U.S. District Court Judge James Ware in San Jose, Calif. ruled that consumers couldn't proceed with their claims because they couldn't show that they had been harmed by any disclosures. "Nominal damages and speculative harm do not suffice to show legally cognizable damage," Ware wrote.
Facebook and gaming company Zynga were accused of breaking promises in their privacy policies by inadvertently passing along users' names to advertisers through the referrer headers. Those headers -- the URLs transmitted by publishers when users click on ads -- allegedly included users' Facebook IDs.

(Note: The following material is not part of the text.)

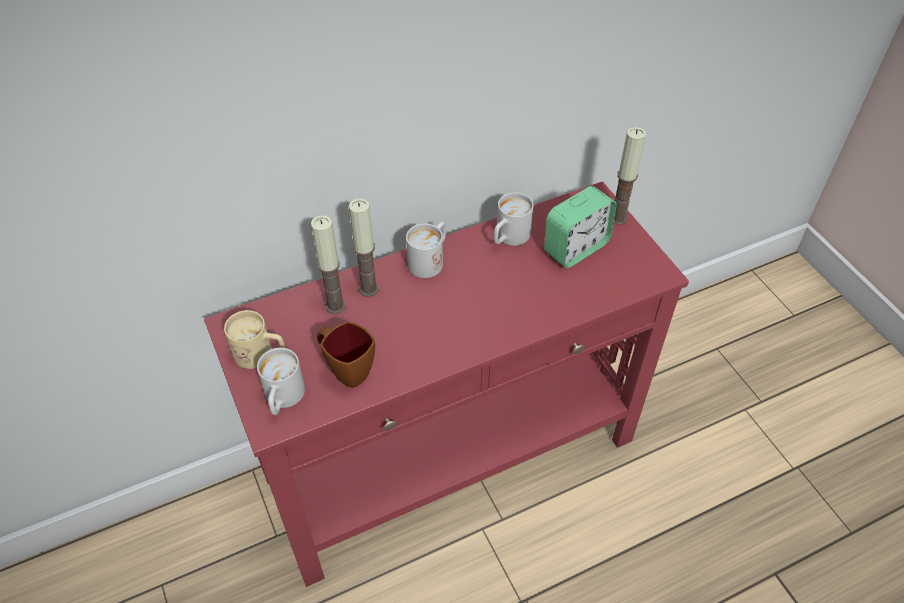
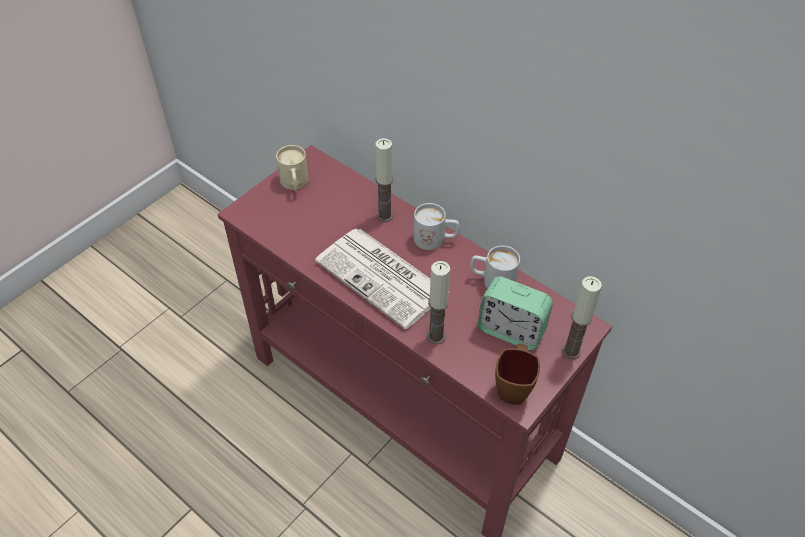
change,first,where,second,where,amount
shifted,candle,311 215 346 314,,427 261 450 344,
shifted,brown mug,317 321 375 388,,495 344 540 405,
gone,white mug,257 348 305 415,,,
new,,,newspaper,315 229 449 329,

Internet pioneer Tim Berners-Lee warned back in 1999 that referrer headers could leak information about Web users. But lawsuits about referrer headers didn't reach the courts until late last year, shortly after reports about the issue surfaced in the press.
A similar lawsuit against LinkedIn was dismissed earlier this month. U.S. District Court Judge Lucy Koh in San Jose ruled that the user had not spelled out how he was injured by the alleged data leakage.
Consumers suing Facebook and Zynga also argued that the companies violated a federal privacy law regulating electronic data. But Ware ruled that transmitting information to advertisers after users clicked on the ads wasn't illegal under that law.
In the last year, numerous Web companies have been sued for allegedly violating users' privacy. While some companies -- including Quantcast, Specific Media and Metacafe -- have settled with users, many others have convinced judges to dismiss the lawsuits on the grounds that the users hadn't been injured.
One exception occurred in a case against ad network Interclick, which allegedly used history-sniffing techniques to discover which sites users previously visited. U.S. District Court Judge Deborah Batts in New York ruled that consumers could proceed on claims that Interclick violated a New York law regarding deceptive business practices.
Another involved a lawsuit against RockYou, which suffered a security breach that exposed users' email addresses and passwords. U.S. District Court Judge Phyllis Hamilton in the Northern District of California rejected RockYou's bid to dismiss the case at an early stage. That case recently settled.